Deszcz, deszcz, upragniony deszcz


Wydawało się, że napadało dużo, ale dziś wróciła spiekota i dziarsko efekty ulewy zaciera. Znów niektórym roślinom łebki wiszą, a po wczorajszej świeżości śladu nie ma.
Justynko, brawo, korzystaj póki czas, bez tak szybko przekwita.
Twojego Avalona jestem bardzo ciekawa

W tym wianeczku bardzo Ci pięknie

" A przed nią bieży baranek,
A nad nią lata motylek..."
Dla Ciebie Avalon w towarzystwie. Jak on się świetnie komponuje ze wszystkim...

Mary, dla Ciebie wszystko, co najlepsze


Alicjo i Krysiu, mimo najszczerszych chęci, niewiele mogę powiedzieć o Gruss an Aachen, oprócz tego, że jest piękną różą. Mam ją od jesieni 2012. A to co pokazałam, to na razie jej pierwszy kwiatek.
Tak wygląda pączek. Już w tej fazie dobrze się zapowiadała


A tak przekwitała. Na pewno warto ją mieć.

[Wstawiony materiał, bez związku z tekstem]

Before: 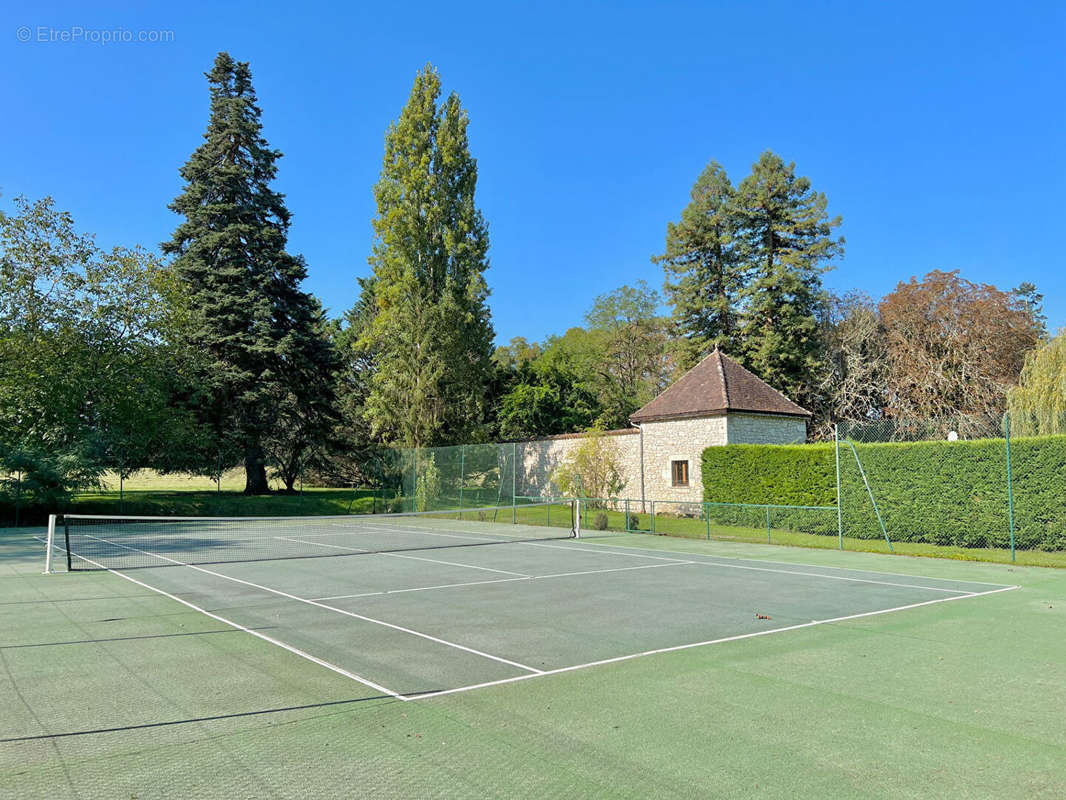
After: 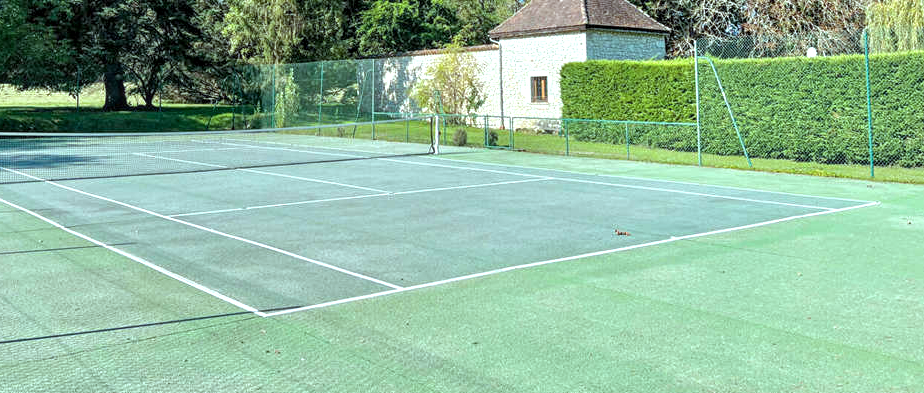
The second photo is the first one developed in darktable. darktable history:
crop and rotate: left 13.315%, top 48.04%, bottom 2.751%
local contrast: detail 130%
exposure: exposure 0.553 EV, compensate highlight preservation false
color correction: highlights a* -10, highlights b* -9.86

Krysiu, Szuwarek siedział ze mną w betach, a te fotogeniczne nie są

Sweety, pojęcia nie mam, co Ci poradzić w kwestii agapantów. Moje rosną w za ciasnych, pękniętych donicach, rzadko podlewane, prawie nigdy nie nawożone. Może to sprawa zimowania na pokojach (chłodnych), raz na miesiąc trochę podlewania, dzięki czemu nie zasychają całkowicie i nie tracą liści oraz dużo wcześniej startują na wiosnę.
A tak zdobią taras, że już nie wyobrażam sobie, że mogłoby ich tu nie być


I na koniec wszystkim dedykuję wyjątkowo w tym roku popisową Eden Rose. Kwiaty ma ogromne i urzekająco piękne. Tylko czy u kogokolwiek jest różą pnącą




Wracam do ogrodu, czego i Wam życzę.